Despite being fairly old, the refurbished interiors looked spotless. The two flight attendants were extremely professional, and all safety demonstrations were conducted to global standards. As we taxied to the runway, I was excited with anticipation, knowing that we were about to take off from the highest international airport in the world. At 13,323 feet, we were already at almost half the cruising altitude of a jetliner!

Decent pitch


I was fully expecting a long roll down the runway due to the thin air, but as we accelerated faster and faster and still achieved no lift, I admit there was a second or two where I became slightly worried. This was by far the longest takeoff I'd ever experienced, and I was certainly glad that the runway extended to an astonishing 13,123 feet. As we finally lifted off, the vast expanse of El Alto came into view, and it was a beautiful sight.

Taxiing to the runway

El Alto

It didn't take long for us to reach cruising altitude, and the flight attendants immediately went to work with the beverage service. A variety of juices and soft drinks were available. I decided to go with the interesting pear juice. No other snacks were provided onboard, even for purchase. While heading south, some stunning cloud formations appeared outside, set against a blazing sun.

Pear juice

As we began our descent, we actually flew above Salar de Uyuni, which was pure white as far as the eye could see. If fact, it was almost difficult to distinguish between the clouds and the salt flat. Taking in the surreal landscape from the air gave us a taste of the scenery to come in the next few days. Just before landing, we caught a glimpse of the town of Uyuni. "Dusty" is how I would probably describe it, and it turns out I wasn't too far off.

Salar de Uyuni


This was probably the most desolate airport I'd ever been to. Exiting the aircraft, all I could see in every direction was barren terrain. There was not a single tree in sight, and no vegetation I could discern whatsoever. Even before 8:00 am, the sun was beating down hard, and we quickly ducked into the terminal building for some refuge.

Uyuni Airport

The vast expanse of nothingness

Once inside, we found our driver from Red Planet Expeditions. However, unloading the checked baggage from the plane took longer than expected, so we sat and waited in the combined arrivals/departures hall. The airport terminal actually looked very modern, and was probably built only a few years ago. Several officers in uniform guarded the building, perhaps an indication of the large military base nearby.

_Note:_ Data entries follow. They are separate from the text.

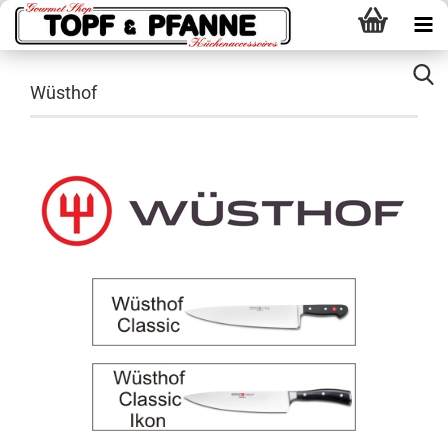
Wüsthof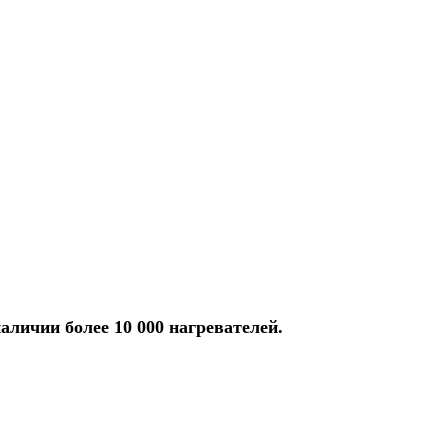
аличии более 10 000 нагревателей.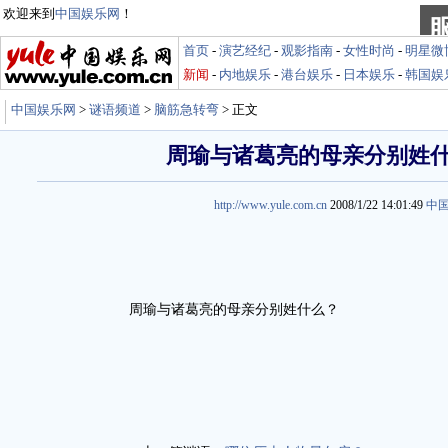
欢迎来到
中国娱乐网
！
首页
-
演艺经纪
-
观影指南
-
女性时尚
-
明星微
新闻
-
内地娱乐
-
港台娱乐
-
日本娱乐
-
韩国娱
中国娱乐网
>
谜语频道
>
脑筋急转弯
> 正文
周瑜与诸葛亮的母亲分别姓
http://www.yule.com.cn
2008/1/22 14:01:49
中
周瑜与诸葛亮的母亲分别姓什么？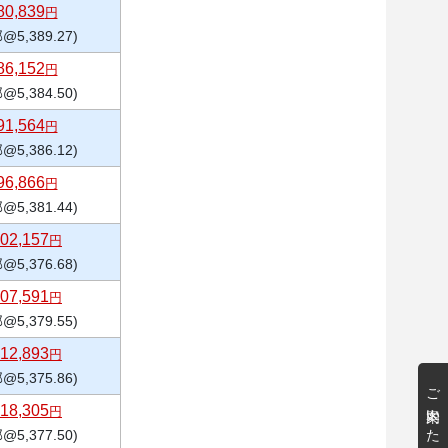
80,839
円
@5,389.27)
86,152
円
@5,384.50)
91,564
円
@5,386.12)
96,866
円
@5,381.44)
02,157
円
@5,376.68)
07,591
円
@5,379.55)
12,893
円
@5,375.86)
ご案内いたします
18,305
円
@5,377.50)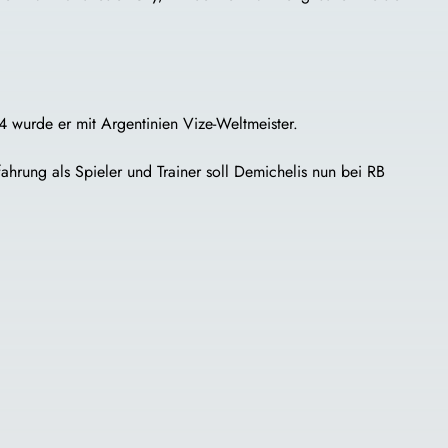
4 wurde er mit Argentinien Vize-Weltmeister.
ahrung als Spieler und Trainer soll Demichelis nun bei RB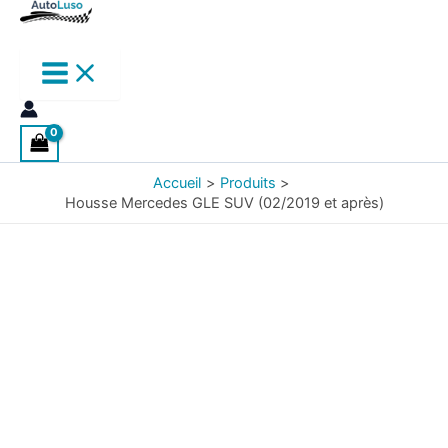
Accueil
Produits
Housse Mercedes GLE SUV (02/2019 et après)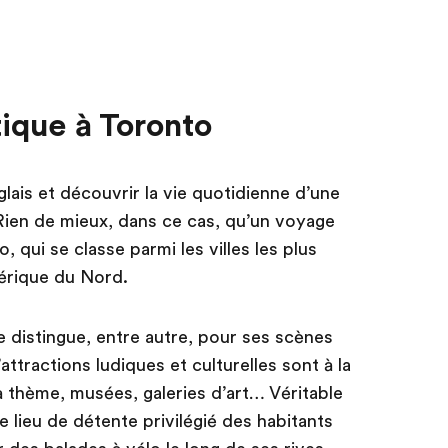
ique à Toronto
lais et découvrir la vie quotidienne d’une
ien de mieux, dans ce cas, qu’un voyage
, qui se classe parmi les villes les plus
rique du Nord.
se distingue, entre autre, pour ses scènes
ttractions ludiques et culturelles sont à la
 à thème, musées, galeries d’art… Véritable
le lieu de détente privilégié des habitants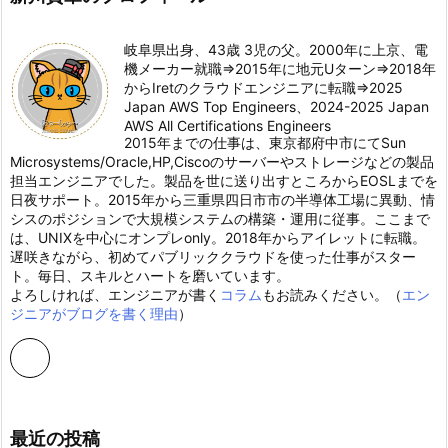
岐阜県出身、43歳 3児の父。2000年に上京、電
機メーカー就職⇒2015年に地元Uターン⇒2018年
からIretのクラウドエンジニアに転職⇒2025
Japan AWS Top Engineers、2024-2025 Japan
AWS All Certifications Engineers
2015年までの仕事は、東京都府中市にてSun
Microsystems/Oracle,HP,Ciscoのサーバーやストレージなどの製品
担当エンジニアでした。製品を世に送り出すところからEOSLまでを
日夜サポート。2015年から三重県四日市市の半導体工場に異動、情
シスのポジションで大規模システムの構築・運用に従事。ここまで
は、UNIXを中心にオンプレonly。2018年からアイレットに転職。
遅咲きながら、初めてパブリッククラウドを使った仕事がスター
ト。毎日、スキルとハートを磨いています。
よろしければ、エンジニアが書く
コラム
もお読みください。（
エン
ジニアがブログを書く理由
）
最近の投稿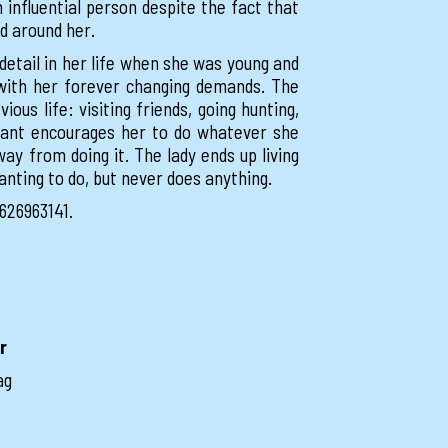
an influential person despite the fact that
ld around her.
 detail in her life when she was young and
 with her forever changing demands. The
vious life: visiting friends, going hunting,
rvant encourages her to do whatever she
y from doing it. The lady ends up living
nting to do, but never does anything.
626963141.
r
ag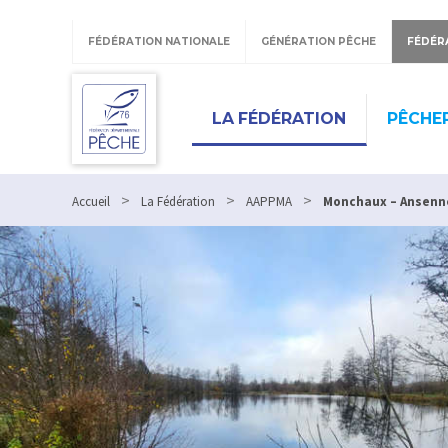
Panneau de gestion des cookies
FÉDÉRATION NATIONALE
GÉNÉRATION PÊCHE
FÉDÉR
LA FÉDÉRATION
PÊCHER
>
>
>
Accueil
La Fédération
AAPPMA
Monchaux – Ansenn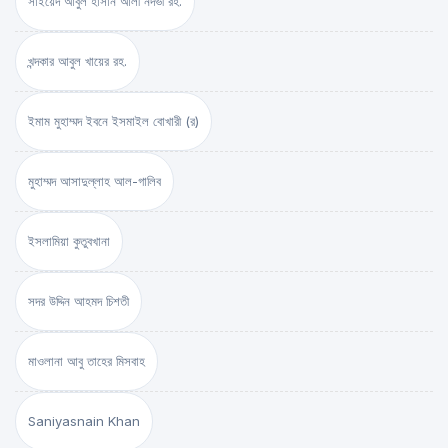
সাইয়েদ আবুল হাসান আলী নদভী রহ.
খন্দকার আবুল খায়ের রহ.
ইমাম মুহাম্মদ ইবনে ইসমাইল বোখারী (র)
মুহাম্মদ আসাদুল্লাহ আল-গালিব
ইসলামিয়া কুতুবখানা
সদর উদ্দিন আহমদ চিশতী
মাওলানা আবু তাহের মিসবাহ
Saniyasnain Khan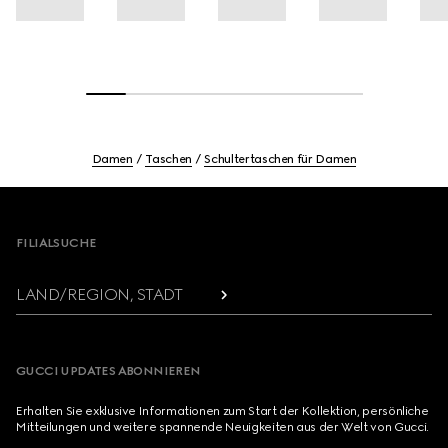
Damen
Taschen
Schultertaschen für Damen
Footer
FILIALSUCHE
LAND/REGION, STADT
GUCCI UPDATES ABONNIEREN
Erhalten Sie exklusive Informationen zum Start der Kollektion, persönliche
Mitteilungen und weitere spannende Neuigkeiten aus der Welt von Gucci.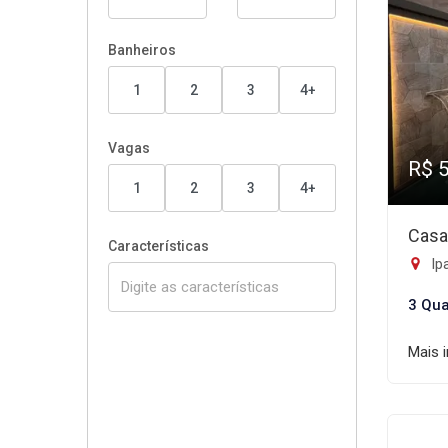
Banheiros
1
2
3
4+
Vagas
R$ 
1
2
3
4+
Casa
Características
Ip
3 Qua
Mais 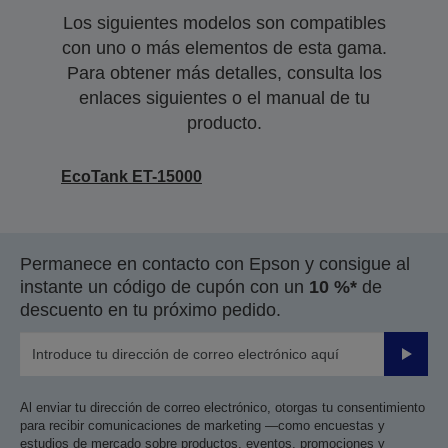
Los siguientes modelos son compatibles
con uno o más elementos de esta gama.
Para obtener más detalles, consulta los
enlaces siguientes o el manual de tu
producto.
EcoTank ET-15000
Permanece en contacto con Epson y consigue al
instante un código de cupón con un
10 %*
de
descuento en tu próximo pedido.
Enviar
Al enviar tu dirección de correo electrónico, otorgas tu consentimiento
para recibir comunicaciones de marketing —como encuestas y
estudios de mercado sobre productos, eventos, promociones y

After collecting our backpacks, we followed our driver out to the dirt parking lot and loaded our belongings into the trunk. The ride into town took less than five minutes, so we were a little shocked when he asked for ten Bolivianos per person, instead of the ten Bolivianos total that I thought we had agreed upon with Red Planet prior to arriving. I couldn't help but think that this was a minor bait-and-switch scam on the part of the company and the driver, but we didn't want to start the tour off on a sour note, so we didn't bother arguing with them. Just be sure to confirm the total price of the airport transfer for your entire group.

Arrivals/departures hall

Amaszonas check-in counters

Unless you're on a tight budget or simply crave the hardcore backpacking experience, do yourself a favor; skip the overnight bus and book a direct flight with Amaszonas. It will save you a ton of time and probably some body aches along the way.